The government is claiming to have done a lot for the people, during the last five years, and boast that these five years have been different. As per the data available, the government claims that over 19 crore have got ration cards, 22 crore LPG connection, eight crore duplicate cards and connections detected, 34.7 crore Jan-dhan account have benefited the poor, 27.5 crore have debit cards and of them 18 crore are women; MUDRA loans of Rs 50,000 to Rs 10 lakh have helped 15 crore people and 70% of them are women; 50% villages are digitally connected and roads link up 91% villages. It looks an impressive data, but how far the voter gets impressed by it, only election results will tell. The opposition has not yet started firing its salvos. But they do not agree with all the claims. The Congress and Samajwadi Party have said that they had started many of these programmes and the BJP only carried it forward.

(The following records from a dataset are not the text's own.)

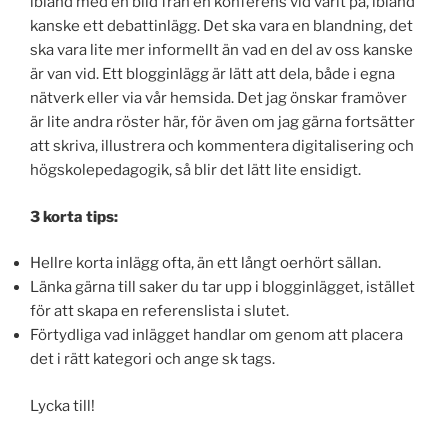
ibland med en bild från en konferens vid varit på, ibland
kanske ett debattinlägg. Det ska vara en blandning, det
ska vara lite mer informellt än vad en del av oss kanske
är van vid. Ett blogginlägg är lätt att dela, både i egna
nätverk eller via vår hemsida. Det jag önskar framöver
är lite andra röster här, för även om jag gärna fortsätter
att skriva, illustrera och kommentera digitalisering och
högskolepedagogik, så blir det lätt lite ensidigt.
3 korta tips:
Hellre korta inlägg ofta, än ett långt oerhört sällan.
Länka gärna till saker du tar upp i blogginlägget, istället
för att skapa en referenslista i slutet.
Förtydliga vad inlägget handlar om genom att placera
det i rätt kategori och ange sk tags.
Lycka till!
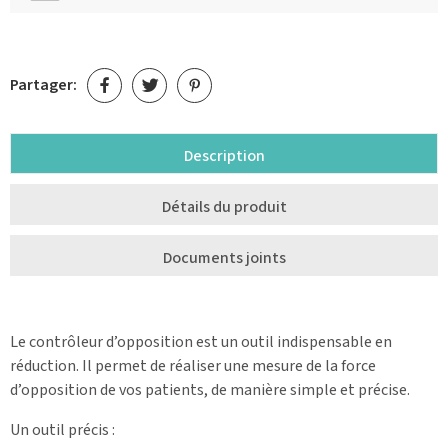
Partager:
Description
Détails du produit
Documents joints
Le contrôleur d’opposition est un outil indispensable en
réduction. Il permet de réaliser une mesure de la force
d’opposition de vos patients, de manière simple et précise.
Un outil précis :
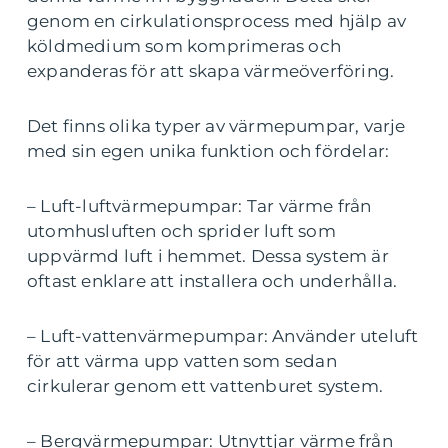
genom en cirkulationsprocess med hjälp av
köldmedium som komprimeras och
expanderas för att skapa värmeöverföring.
Det finns olika typer av värmepumpar, varje
med sin egen unika funktion och fördelar:
– Luft-luftvärmepumpar: Tar värme från
utomhusluften och sprider luft som
uppvärmd luft i hemmet. Dessa system är
oftast enklare att installera och underhålla.
– Luft-vattenvärmepumpar: Använder uteluft
för att värma upp vatten som sedan
cirkulerar genom ett vattenburet system.
– Bergvärmepumpar: Utnyttjar värme från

To project itself as a development oriented party, the BJP says that it has taken the benefits to the grassroots and in a graft-free environment. Farmers they say have been given 1.5 times of the cost as minimum support price and 14 crore soil health cards issued. The government has also announced minimum income guarantee of Rs 6,000 to farmer even as the Congress, TRS and other parties have been showering them with loan waivers.
The political mud-slinging would heat up the poll arena but whether these would result in votes for a particular party – nobody is sure. Voters are silent listeners but apply their own logic to accept or reject the claims – some real, some imaginary and some out of the blue. Voting is a complex phenomenon in India and different set of factors play vital role in the political outcome in different parts of the country. In some areas national issues might influence the poll outcome, while in other local and regional issues might be the deciding factors.

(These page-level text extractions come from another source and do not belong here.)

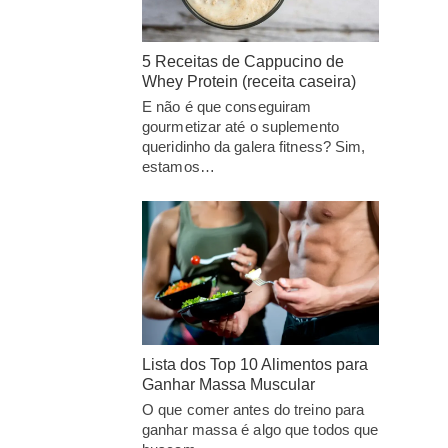
5 Receitas de Cappucino de
Whey Protein (receita caseira)
E não é que conseguiram
gourmetizar até o suplemento
queridinho da galera fitness? Sim,
estamos…
Lista dos Top 10 Alimentos para
Ganhar Massa Muscular
O que comer antes do treino para
ganhar massa é algo que todos que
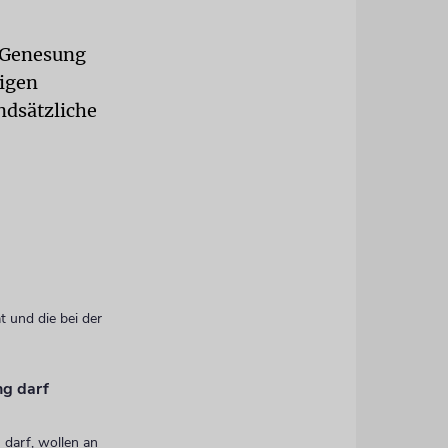
e Genesung
rigen
ndsätzliche
t und die bei der
ng darf
 darf, wollen an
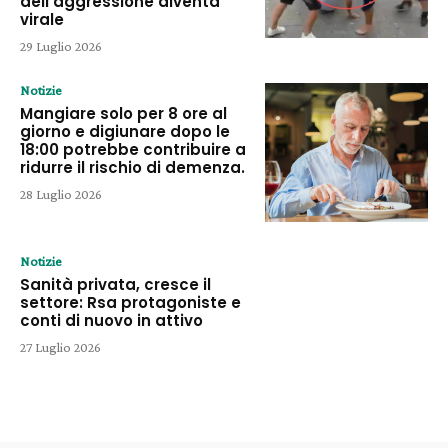
dell’aggressione diventa
virale
29 Luglio 2026
Notizie
Mangiare solo per 8 ore al
giorno e digiunare dopo le
18:00 potrebbe contribuire a
ridurre il rischio di demenza.
28 Luglio 2026
Notizie
Sanità privata, cresce il
settore: Rsa protagoniste e
conti di nuovo in attivo
27 Luglio 2026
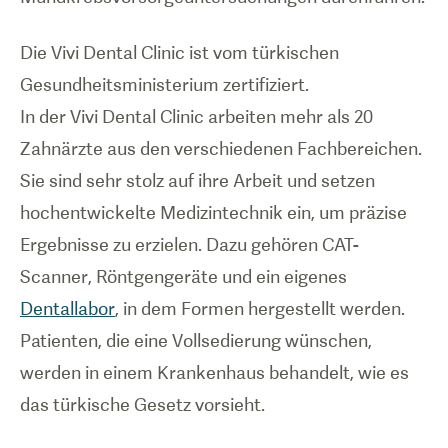
Die Vivi Dental Clinic ist vom türkischen
Gesundheitsministerium zertifiziert.
In der Vivi Dental Clinic arbeiten mehr als 20
Zahnärzte aus den verschiedenen Fachbereichen.
Sie sind sehr stolz auf ihre Arbeit und setzen
hochentwickelte Medizintechnik ein, um präzise
Ergebnisse zu erzielen. Dazu gehören CAT-
Scanner, Röntgengeräte und ein eigenes
Dentallabor
, in dem Formen hergestellt werden.
Patienten, die eine Vollsedierung wünschen,
werden in einem Krankenhaus behandelt, wie es
das türkische Gesetz vorsieht.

It seems, due to lack of a strong national issue except nationalism and military honours, regional and sub-local issues might play a role that party leaders might not have even considered. These local factors might be influencing the lives of common people strongly. Let us take the issue of roads. These are being constructed and entailing huge budgets. It is also burdening people with huge costs in tolls and raking up never heard questions. People now have started questioning why a road should cost beyond the estimates of the NHAI. They wonder why the national highways and even some expressways are not as good as they are claimed to be. They are also questioning why connecting roads built by the state governments are in a state of dilapidation. Even the toll roads are far below the standard. Should people have to shell out extra to get the basic?
Is corruption an issue? It is but not at the level it was in 2014. Graft and Ram temple have become far softer issue or the barbs are hitting all. The Lok Sabha elections despite pan-national approach are to be fought on clans, classes, castes, religious groupings. Economy and development may be a concern but parochial group interests always sway the minds. Democracy is a game of numbers.
The Mahagathbandhan is still emerging. In UP the SP-BSP may look formidable. There is a third element – Congress. With Priyanka Gandhi entering the fray and softly cajoling and reassuring the people, it can make a change in electoral arithmetic. If Congress does even a little better, its tally, according to observers, can swell. Congress approach this time is soft, persuasive attack. It also is trying to develop an emotional connect with the people against the BJP’s high patriotic emotional sentiments backed with extolling the uniformed people.
One solace for the BJP is that the opposition still does not look to be a unified force to match aggression and sharp attack of prime minister Narendra Modi. The scenario may change if the opposition suddenly starts sprinting. Whatever the election outcome be, this time elections are more complex and both – the ruling dispensation and the opposition parties are gasping to have a grip over the issues.